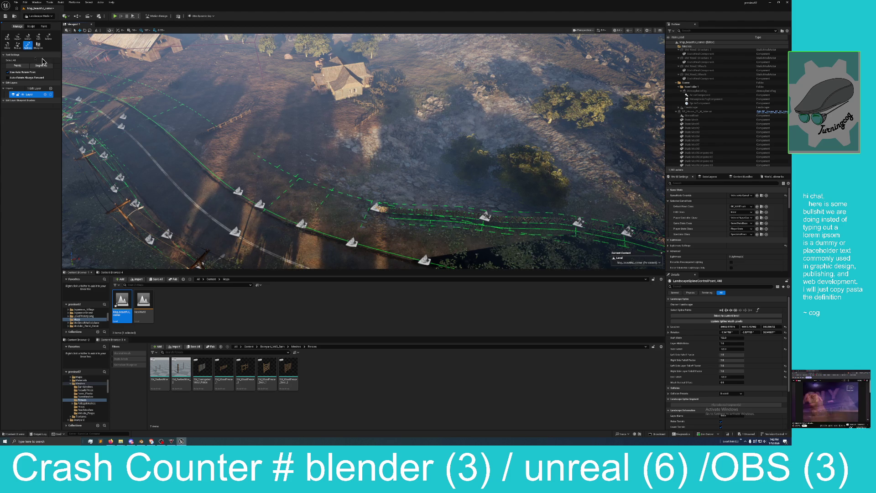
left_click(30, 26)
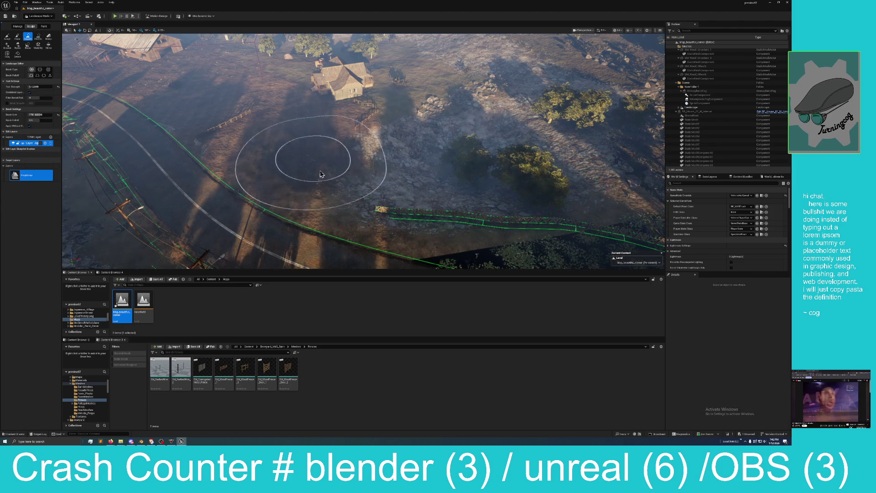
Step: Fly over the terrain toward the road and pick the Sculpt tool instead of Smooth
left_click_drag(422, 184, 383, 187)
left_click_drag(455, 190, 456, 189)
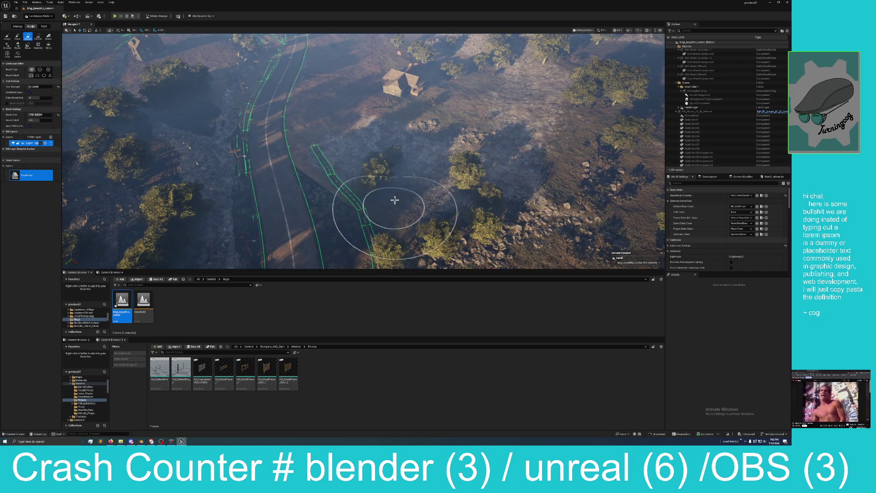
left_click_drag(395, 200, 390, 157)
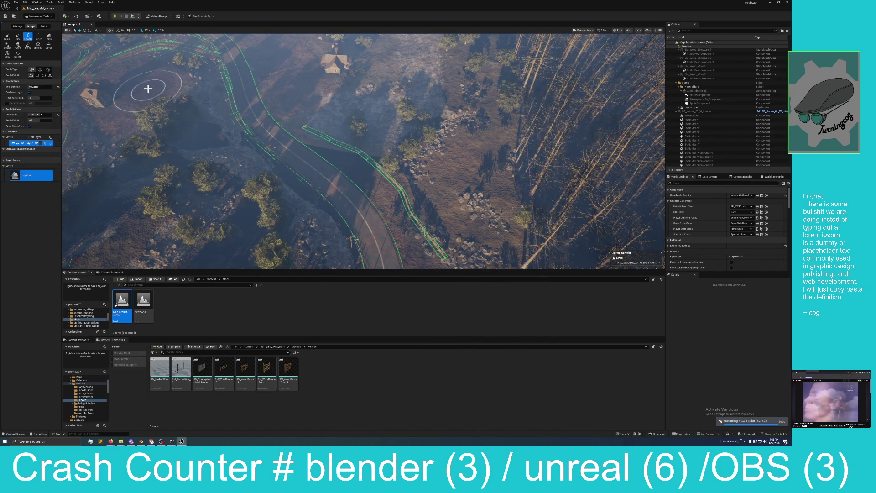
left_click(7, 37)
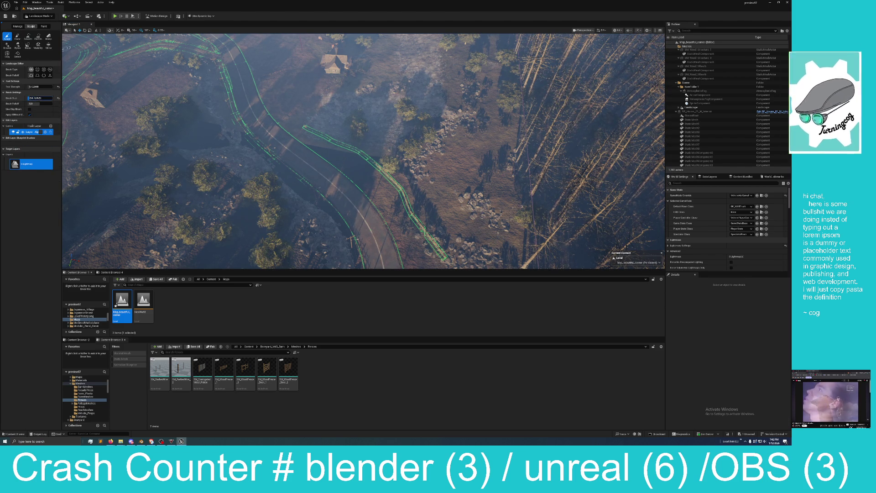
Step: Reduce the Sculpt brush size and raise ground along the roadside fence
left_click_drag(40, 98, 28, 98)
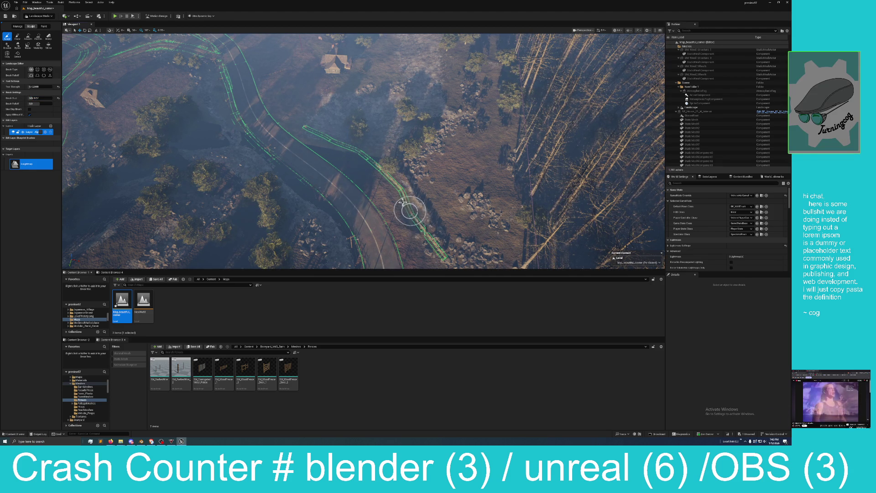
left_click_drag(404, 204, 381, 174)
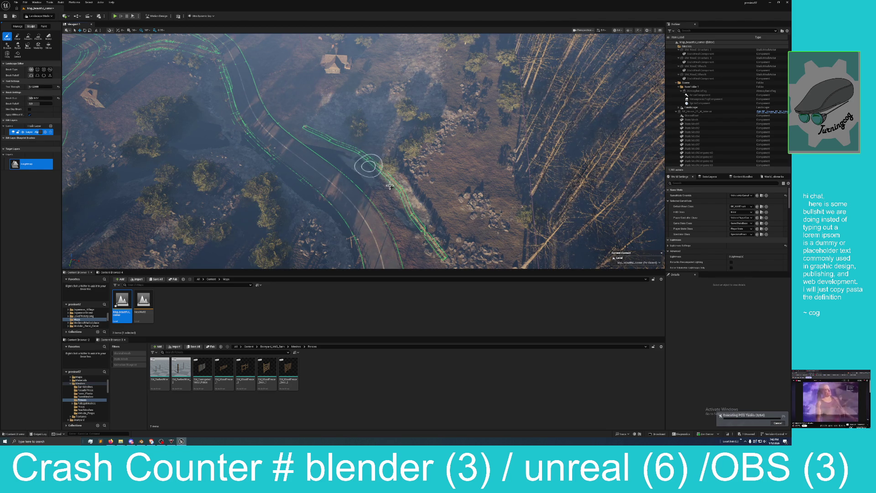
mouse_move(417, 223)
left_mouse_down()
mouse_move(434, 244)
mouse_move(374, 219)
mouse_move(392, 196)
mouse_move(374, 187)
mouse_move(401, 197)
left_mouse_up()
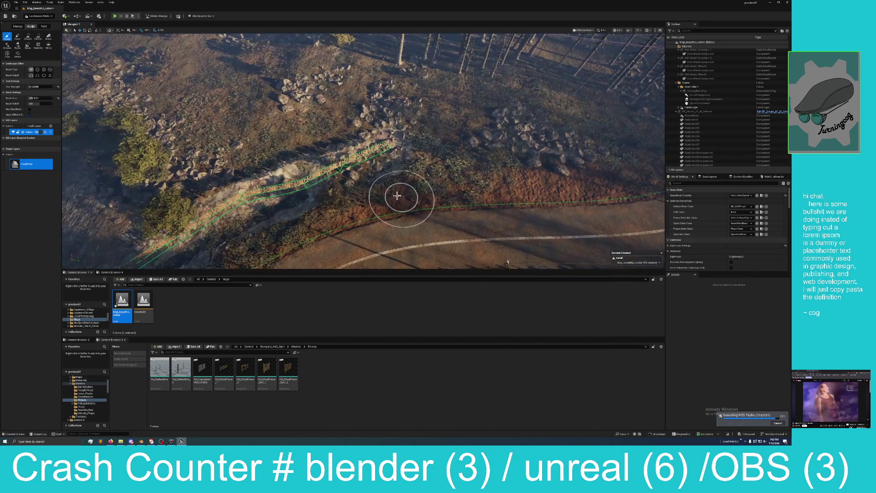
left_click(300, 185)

→ Aim of the task:
Every line above is to be reproduced verbatim, and the pictures are to be omitted.

→ Solution:
left_click(30, 26)
Step: Fly over the terrain toward the road and pick the Sculpt tool instead of Smooth
left_click_drag(422, 184, 383, 187)
left_click_drag(455, 190, 456, 189)
left_click_drag(395, 200, 390, 157)
left_click(7, 37)
Step: Reduce the Sculpt brush size and raise ground along the roadside fence
left_click_drag(40, 98, 28, 98)
left_click_drag(404, 204, 381, 174)
mouse_move(417, 223)
left_mouse_down()
mouse_move(434, 244)
mouse_move(374, 219)
mouse_move(392, 196)
mouse_move(374, 187)
mouse_move(401, 197)
left_mouse_up()
left_click(300, 185)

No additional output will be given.